La carrera de un futbolista profesional parece un sueño: contratos millonarios, fama, viajes y un estilo de vida de lujo. Sin embargo, detrás de los focos se esconde una realidad dura que pocos visibilizan.
Javier Arizmendi, exdelantero de Primera División y actual asesor financiero, lanza una advertencia clara: “La vida del futbolista es muy corta y cerca del 80% acaba arruinado a los cinco años”.

De la élite en el fútbol español a gestor de patrimonios
Arizmendi, de 40 años, vivió en primera persona el mundo del fútbol de alto nivel. Jugó en clubes históricos como el Atlético de Madrid y el Valencia, y llegó a debutar con la selección española.
Colgó las botas alrededor de los 30 años y, en lugar de seguir el camino habitual hacia los banquillos, optó por formarse en finanzas. Licenciado en Administración y Dirección de Empresas, hoy trabaja en Tressis gestionando patrimonios de familias y, especialmente, de deportistas.
Su testimonio cobra especial relevancia porque no habla desde la teoría, sino desde la experiencia. En una entrevista en el podcast Tengo un Plan, Arizmendi desmonta las trampas mentales que llevan a tantos compañeros a la ruina económica poco después de retirarse.
Una estadística demoledora entre futbolistas: el 80% en problemas
Según Arizmendi, la estadística es preocupante tanto en ligas americanas como la NBA o la NFL (donde ronda el 80%) como en el fútbol europeo. “La vida del futbolista es muy corta y la estadística dice que un porcentaje altísimo, en torno al 80% en ligas como la NBA o la NFL, y también alto en fútbol, acaba arruinado o con problemas financieros a los cinco años de retirarse”, sostuvo.

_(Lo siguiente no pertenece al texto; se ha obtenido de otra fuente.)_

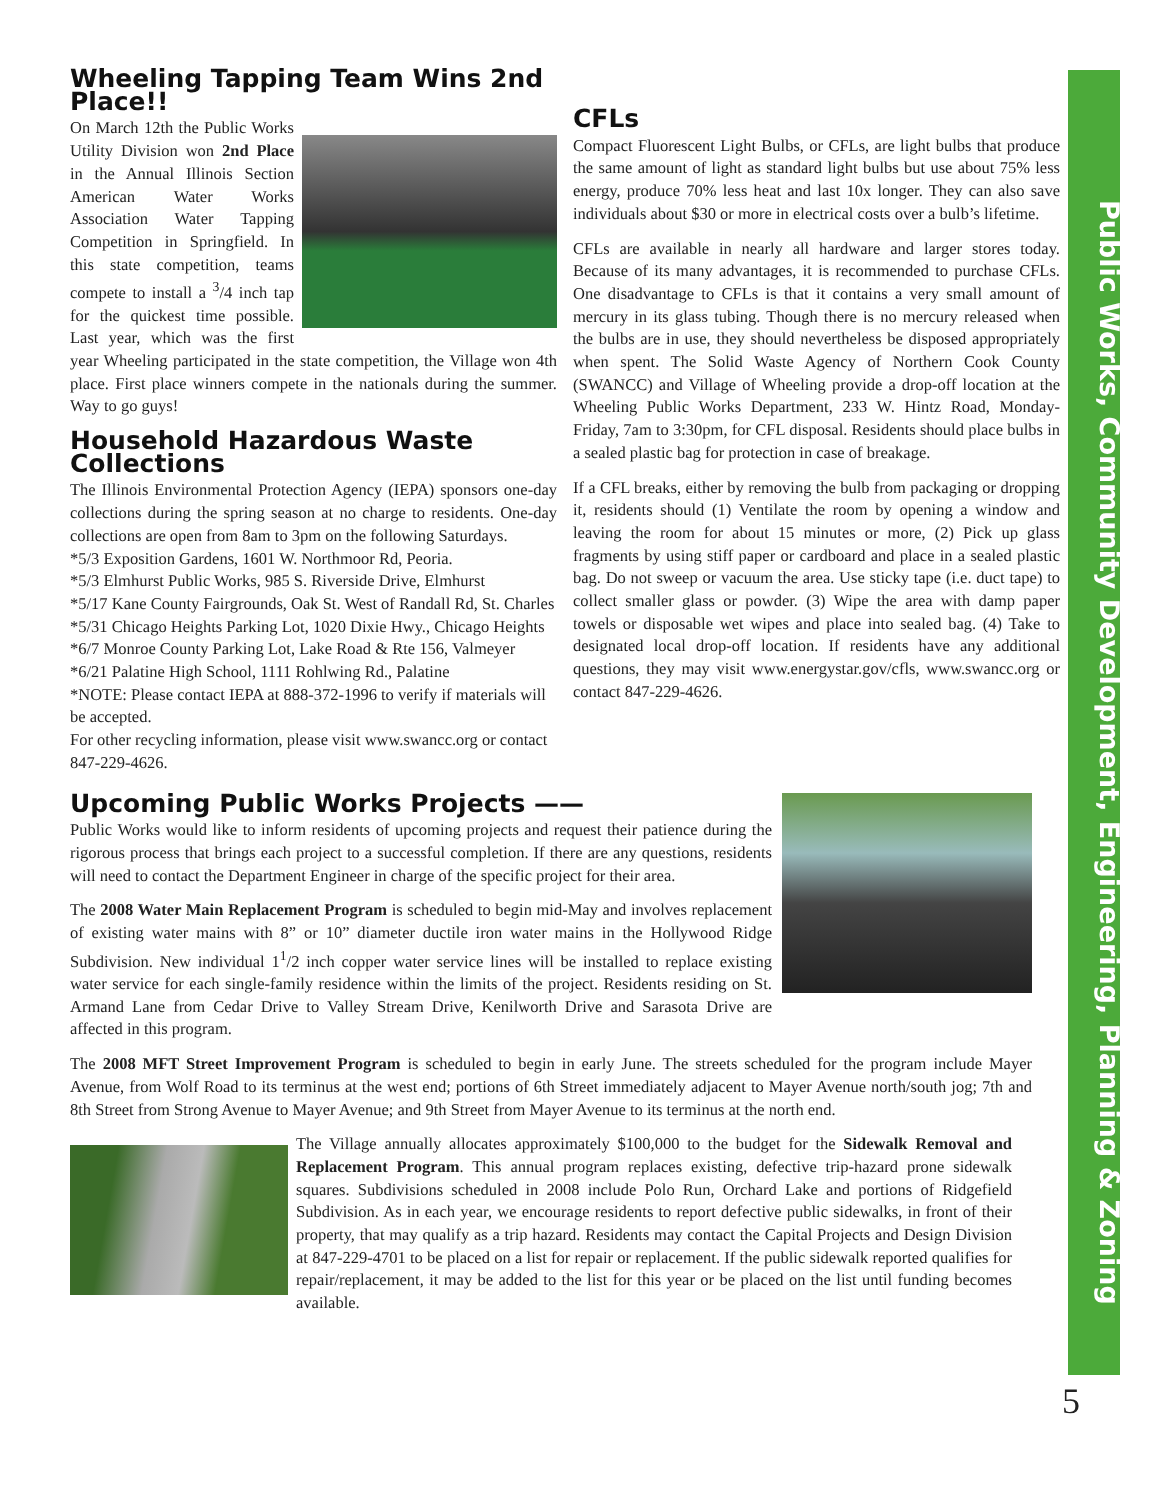Public Works, Community Development, Engineering, Planning & Zoning
Wheeling Tapping Team Wins 2nd Place!!
On March 12th the Public Works Utility Division won 2nd Place in the Annual Illinois Section American Water Works Association Water Tapping Competition in Springfield. In this state competition, teams compete to install a <sup>3</sup>/4 inch tap for the quickest time possible. Last year, which was the first year Wheeling participated in the state competition, the Village won 4th place. First place winners compete in the nationals during the summer. Way to go guys!
Household Hazardous Waste Collections
The Illinois Environmental Protection Agency (IEPA) sponsors one-day collections during the spring season at no charge to residents. One-day collections are open from 8am to 3pm on the following Saturdays.
*5/3 Exposition Gardens, 1601 W. Northmoor Rd, Peoria.
*5/3 Elmhurst Public Works, 985 S. Riverside Drive, Elmhurst
*5/17 Kane County Fairgrounds, Oak St. West of Randall Rd, St. Charles
*5/31 Chicago Heights Parking Lot, 1020 Dixie Hwy., Chicago Heights
*6/7 Monroe County Parking Lot, Lake Road & Rte 156, Valmeyer
*6/21 Palatine High School, 1111 Rohlwing Rd., Palatine
*NOTE: Please contact IEPA at 888-372-1996 to verify if materials will be accepted.
For other recycling information, please visit www.swancc.org or contact 847-229-4626.
CFLs
Compact Fluorescent Light Bulbs, or CFLs, are light bulbs that produce the same amount of light as standard light bulbs but use about 75% less energy, produce 70% less heat and last 10x longer. They can also save individuals about $30 or more in electrical costs over a bulb’s lifetime.
CFLs are available in nearly all hardware and larger stores today. Because of its many advantages, it is recommended to purchase CFLs. One disadvantage to CFLs is that it contains a very small amount of mercury in its glass tubing. Though there is no mercury released when the bulbs are in use, they should nevertheless be disposed appropriately when spent. The Solid Waste Agency of Northern Cook County (SWANCC) and Village of Wheeling provide a drop-off location at the Wheeling Public Works Department, 233 W. Hintz Road, Monday-Friday, 7am to 3:30pm, for CFL disposal. Residents should place bulbs in a sealed plastic bag for protection in case of breakage.
If a CFL breaks, either by removing the bulb from packaging or dropping it, residents should (1) Ventilate the room by opening a window and leaving the room for about 15 minutes or more, (2) Pick up glass fragments by using stiff paper or cardboard and place in a sealed plastic bag. Do not sweep or vacuum the area. Use sticky tape (i.e. duct tape) to collect smaller glass or powder. (3) Wipe the area with damp paper towels or disposable wet wipes and place into sealed bag. (4) Take to designated local drop-off location. If residents have any additional questions, they may visit www.energystar.gov/cfls, www.swancc.org or contact 847-229-4626.
Upcoming Public Works Projects ——
Public Works would like to inform residents of upcoming projects and request their patience during the rigorous process that brings each project to a successful completion. If there are any questions, residents will need to contact the Department Engineer in charge of the specific project for their area.
The 2008 Water Main Replacement Program is scheduled to begin mid-May and involves replacement of existing water mains with 8” or 10” diameter ductile iron water mains in the Hollywood Ridge Subdivision. New individual 1<sup>1</sup>/2 inch copper water service lines will be installed to replace existing water service for each single-family residence within the limits of the project. Residents residing on St. Armand Lane from Cedar Drive to Valley Stream Drive, Kenilworth Drive and Sarasota Drive are affected in this program.
The 2008 MFT Street Improvement Program is scheduled to begin in early June. The streets scheduled for the program include Mayer Avenue, from Wolf Road to its terminus at the west end; portions of 6th Street immediately adjacent to Mayer Avenue north/south jog; 7th and 8th Street from Strong Avenue to Mayer Avenue; and 9th Street from Mayer Avenue to its terminus at the north end.
The Village annually allocates approximately $100,000 to the budget for the Sidewalk Removal and Replacement Program. This annual program replaces existing, defective trip-hazard prone sidewalk squares. Subdivisions scheduled in 2008 include Polo Run, Orchard Lake and portions of Ridgefield Subdivision. As in each year, we encourage residents to report defective public sidewalks, in front of their property, that may qualify as a trip hazard. Residents may contact the Capital Projects and Design Division at 847-229-4701 to be placed on a list for repair or replacement. If the public sidewalk reported qualifies for repair/replacement, it may be added to the list for this year or be placed on the list until funding becomes available.
5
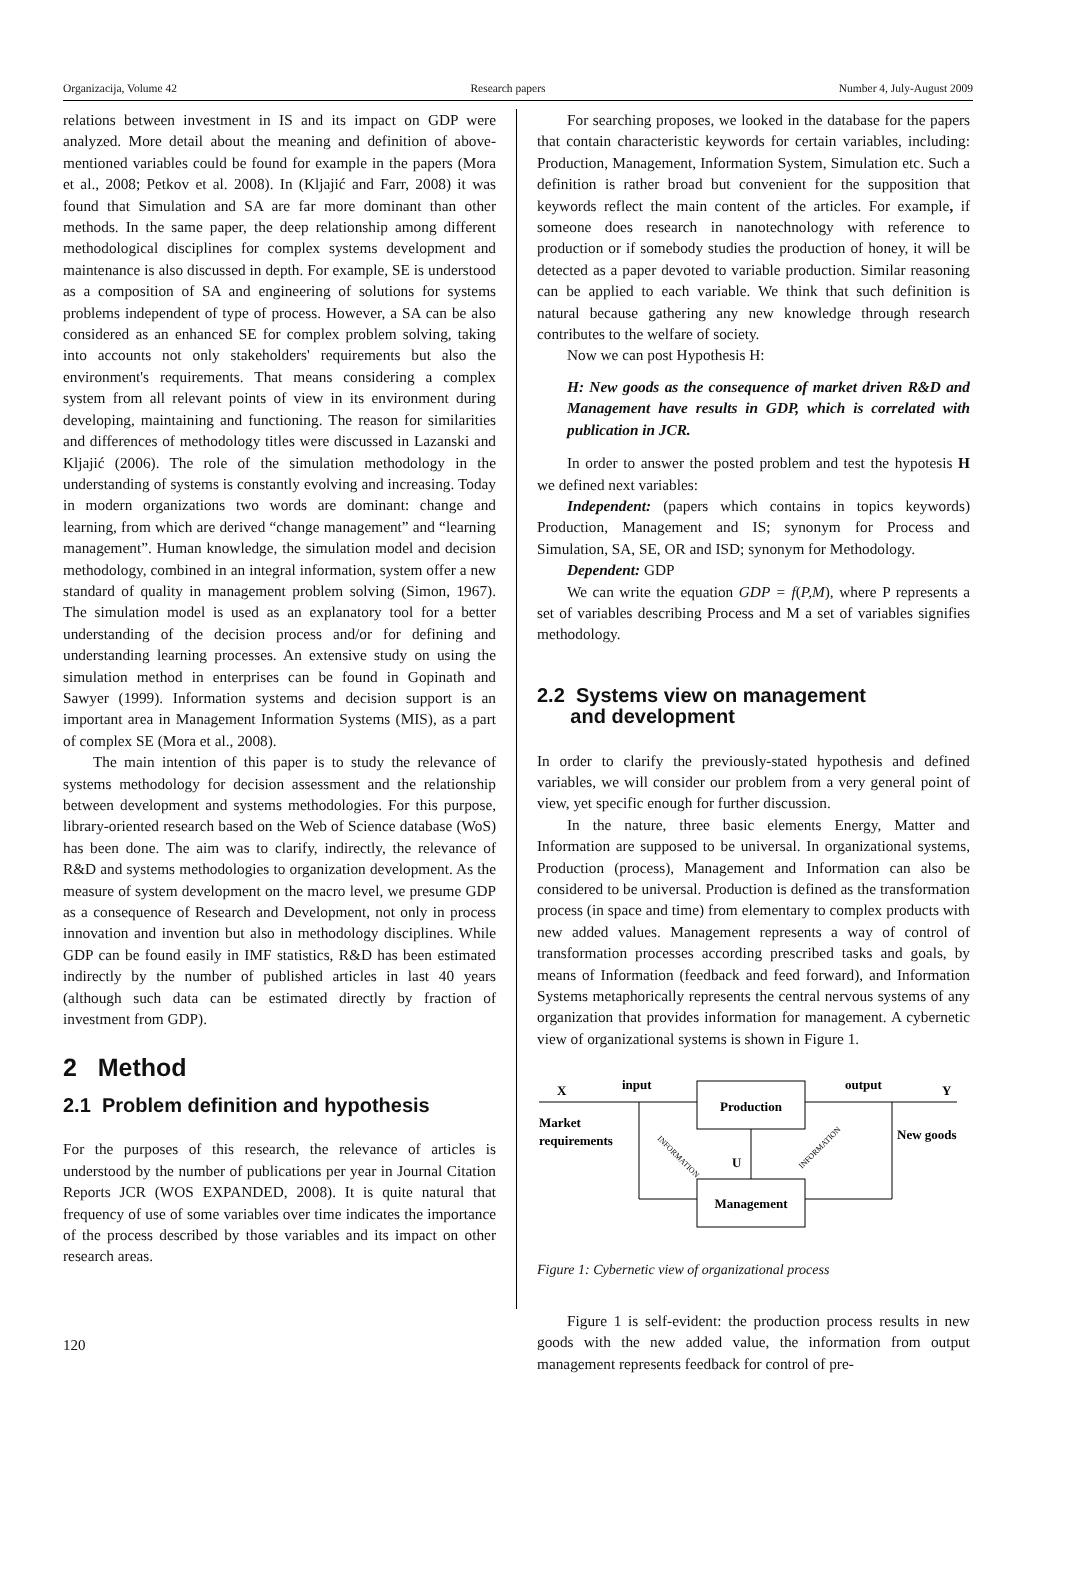Organizacija, Volume 42 Research papers Number 4, July-August 2009
relations between investment in IS and its impact on GDP were analyzed. More detail about the meaning and definition of above-mentioned variables could be found for example in the papers (Mora et al., 2008; Petkov et al. 2008). In (Kljajić and Farr, 2008) it was found that Simulation and SA are far more dominant than other methods. In the same paper, the deep relationship among different methodological disciplines for complex systems development and maintenance is also discussed in depth. For example, SE is understood as a composition of SA and engineering of solutions for systems problems independent of type of process. However, a SA can be also considered as an enhanced SE for complex problem solving, taking into accounts not only stakeholders' requirements but also the environment's requirements. That means considering a complex system from all relevant points of view in its environment during developing, maintaining and functioning. The reason for similarities and differences of methodology titles were discussed in Lazanski and Kljajić (2006). The role of the simulation methodology in the understanding of systems is constantly evolving and increasing. Today in modern organizations two words are dominant: change and learning, from which are derived “change management” and “learning management”. Human knowledge, the simulation model and decision methodology, combined in an integral information, system offer a new standard of quality in management problem solving (Simon, 1967). The simulation model is used as an explanatory tool for a better understanding of the decision process and/or for defining and understanding learning processes. An extensive study on using the simulation method in enterprises can be found in Gopinath and Sawyer (1999). Information systems and decision support is an important area in Management Information Systems (MIS), as a part of complex SE (Mora et al., 2008).
The main intention of this paper is to study the relevance of systems methodology for decision assessment and the relationship between development and systems methodologies. For this purpose, library-oriented research based on the Web of Science database (WoS) has been done. The aim was to clarify, indirectly, the relevance of R&D and systems methodologies to organization development. As the measure of system development on the macro level, we presume GDP as a consequence of Research and Development, not only in process innovation and invention but also in methodology disciplines. While GDP can be found easily in IMF statistics, R&D has been estimated indirectly by the number of published articles in last 40 years (although such data can be estimated directly by fraction of investment from GDP).
2 Method
2.1 Problem definition and hypothesis
For the purposes of this research, the relevance of articles is understood by the number of publications per year in Journal Citation Reports JCR (WOS EXPANDED, 2008). It is quite natural that frequency of use of some variables over time indicates the importance of the process described by those variables and its impact on other research areas.
For searching proposes, we looked in the database for the papers that contain characteristic keywords for certain variables, including: Production, Management, Information System, Simulation etc. Such a definition is rather broad but convenient for the supposition that keywords reflect the main content of the articles. For example, if someone does research in nanotechnology with reference to production or if somebody studies the production of honey, it will be detected as a paper devoted to variable production. Similar reasoning can be applied to each variable. We think that such definition is natural because gathering any new knowledge through research contributes to the welfare of society.
Now we can post Hypothesis H:
H: New goods as the consequence of market driven R&D and Management have results in GDP, which is correlated with publication in JCR.
In order to answer the posted problem and test the hypotesis H we defined next variables:
Independent: (papers which contains in topics keywords) Production, Management and IS; synonym for Process and Simulation, SA, SE, OR and ISD; synonym for Methodology.
Dependent: GDP
We can write the equation GDP = f(P,M), where P represents a set of variables describing Process and M a set of variables signifies methodology.
2.2 Systems view on management
and development
In order to clarify the previously-stated hypothesis and defined variables, we will consider our problem from a very general point of view, yet specific enough for further discussion.
In the nature, three basic elements Energy, Matter and Information are supposed to be universal. In organizational systems, Production (process), Management and Information can also be considered to be universal. Production is defined as the transformation process (in space and time) from elementary to complex products with new added values. Management represents a way of control of transformation processes according prescribed tasks and goals, by means of Information (feedback and feed forward), and Information Systems metaphorically represents the central nervous systems of any organization that provides information for management. A cybernetic view of organizational systems is shown in Figure 1.
Production
Management
X
input
output
Y
Market
requirements
New goods
U
INFORMATION
INFORMATION
Figure 1: Cybernetic view of organizational process
Figure 1 is self-evident: the production process results in new goods with the new added value, the information from output management represents feedback for control of pre-
120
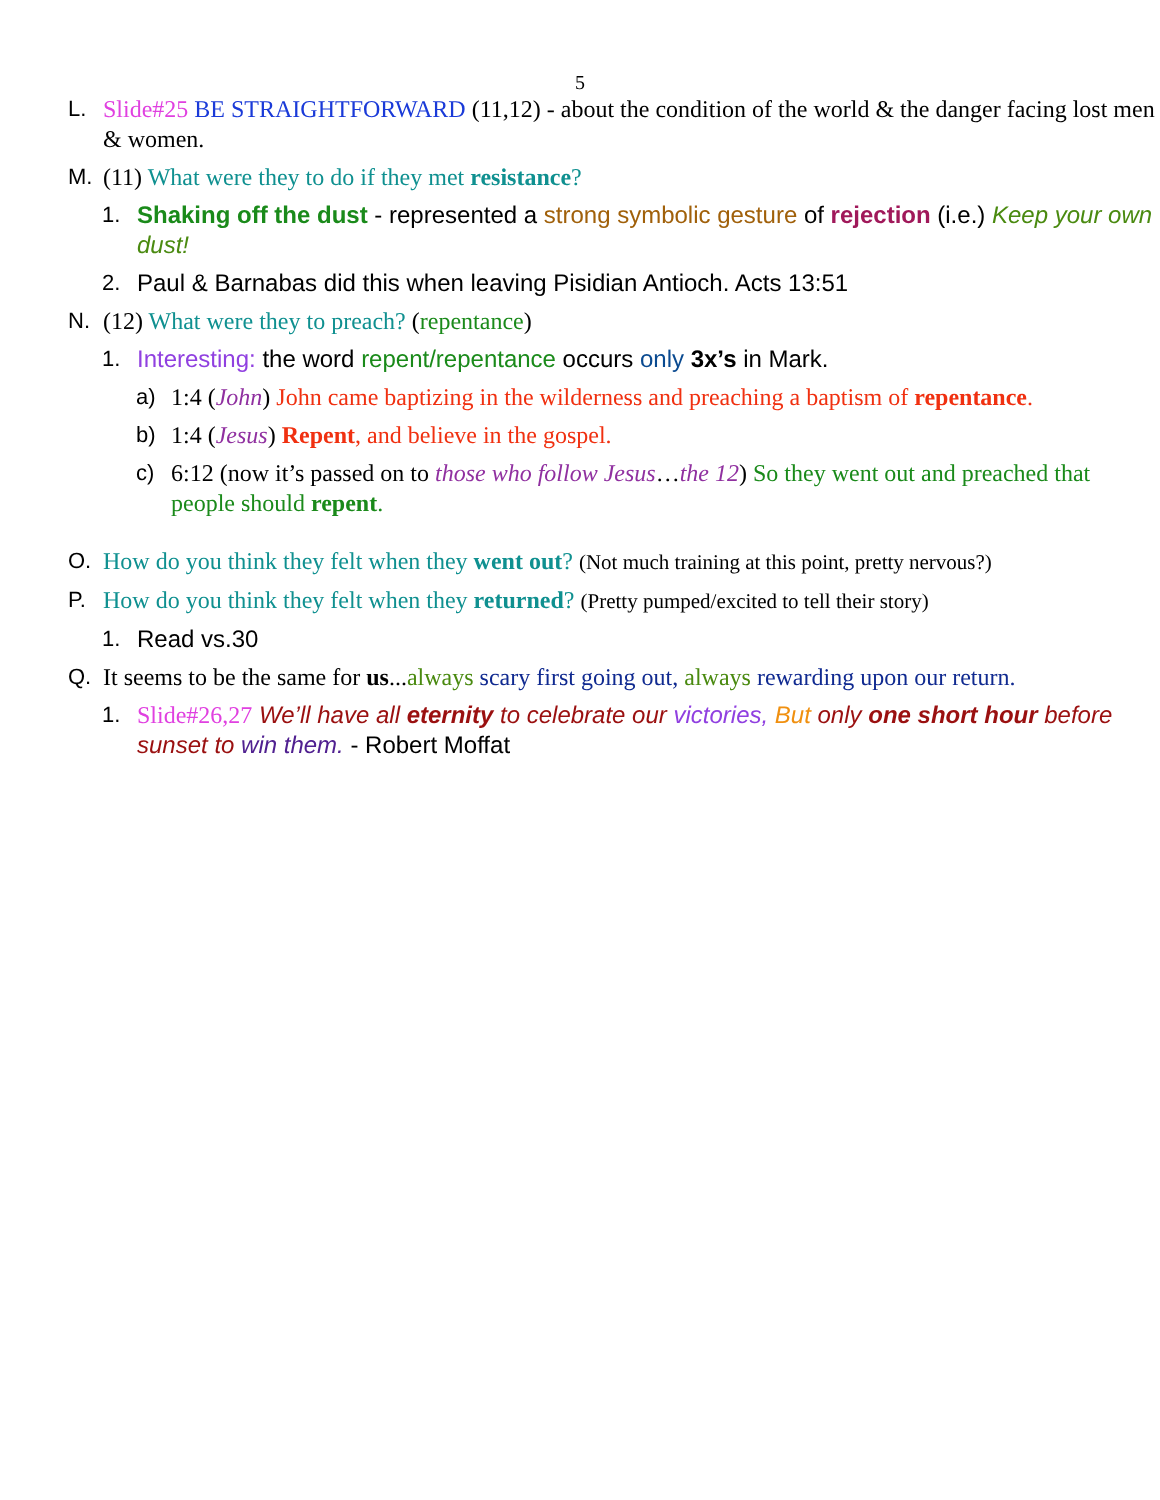5
L. Slide#25 BE STRAIGHTFORWARD (11,12) - about the condition of the world & the danger facing lost men & women.
M. (11) What were they to do if they met resistance?
1. Shaking off the dust - represented a strong symbolic gesture of rejection (i.e.) Keep your own dust!
2. Paul & Barnabas did this when leaving Pisidian Antioch. Acts 13:51
N. (12) What were they to preach? (repentance)
1. Interesting: the word repent/repentance occurs only 3x’s in Mark.
a) 1:4 (John) John came baptizing in the wilderness and preaching a baptism of repentance.
b) 1:4 (Jesus) Repent, and believe in the gospel.
c) 6:12 (now it’s passed on to those who follow Jesus…the 12) So they went out and preached that people should repent.
O. How do you think they felt when they went out? (Not much training at this point, pretty nervous?)
P. How do you think they felt when they returned? (Pretty pumped/excited to tell their story)
1. Read vs.30
Q. It seems to be the same for us...always scary first going out, always rewarding upon our return.
1. Slide#26,27 We’ll have all eternity to celebrate our victories, But only one short hour before sunset to win them. - Robert Moffat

¿Por qué ocurre esto? La carrera media de un futbolista apenas supera la década. Los ingresos altos se concentran en un período muy breve de la vida, normalmente entre los 20 y los 35 años. Cuando el “grifo” se cierra, bajar el nivel de gasto se convierte en una misión casi imposible.
Las trampas del vestuario y el estilo de vida
El exfutbolista identifica el origen del problema en el propio vestuario. “En el vestuario se habla de coches, de relojes, de vacaciones… se normaliza un nivel de vida que no es real a largo plazo”, explica.

Un joven de 20 años que firma un contrato de seis o siete cifras siente invulnerabilidad: cree que el dinero es infinito y que la carrera durará para siempre. Nadie le prepara para el “día después”.
Esta mentalidad lleva a gastos desproporcionados, malas inversiones y falta de planificación. Muchos proyectan sus ingresos actuales como si fueran eternos, sin tener en cuenta que la carrera termina abruptamente por lesiones, decisiones técnicas o simplemente por la edad.
Educación financiera: la clave para sobrevivir al retiro
Arizmendi destaca que su formación universitaria le permitió anticiparse al problema. Mientras muchos compañeros solo pensaban en el próximo partido, él estudiaba finanzas.
Su mensaje es contundente: el mayor activo de un futbolista no es su contrato actual, sino su capacidad de ahorro y su planificación para los 40 o 50 años que le quedan por vivir después del fútbol.
El asesor recomienda:
- Controlar el gasto y no vincularlo exclusivamente a ingresos variables.
- Formarse en finanzas desde temprano.
- Invertir de forma inteligente en lugar de mantener el dinero “parado” (lo que genera pérdidas por inflación).
- Planificar el retiro como una etapa larga y no como un punto final.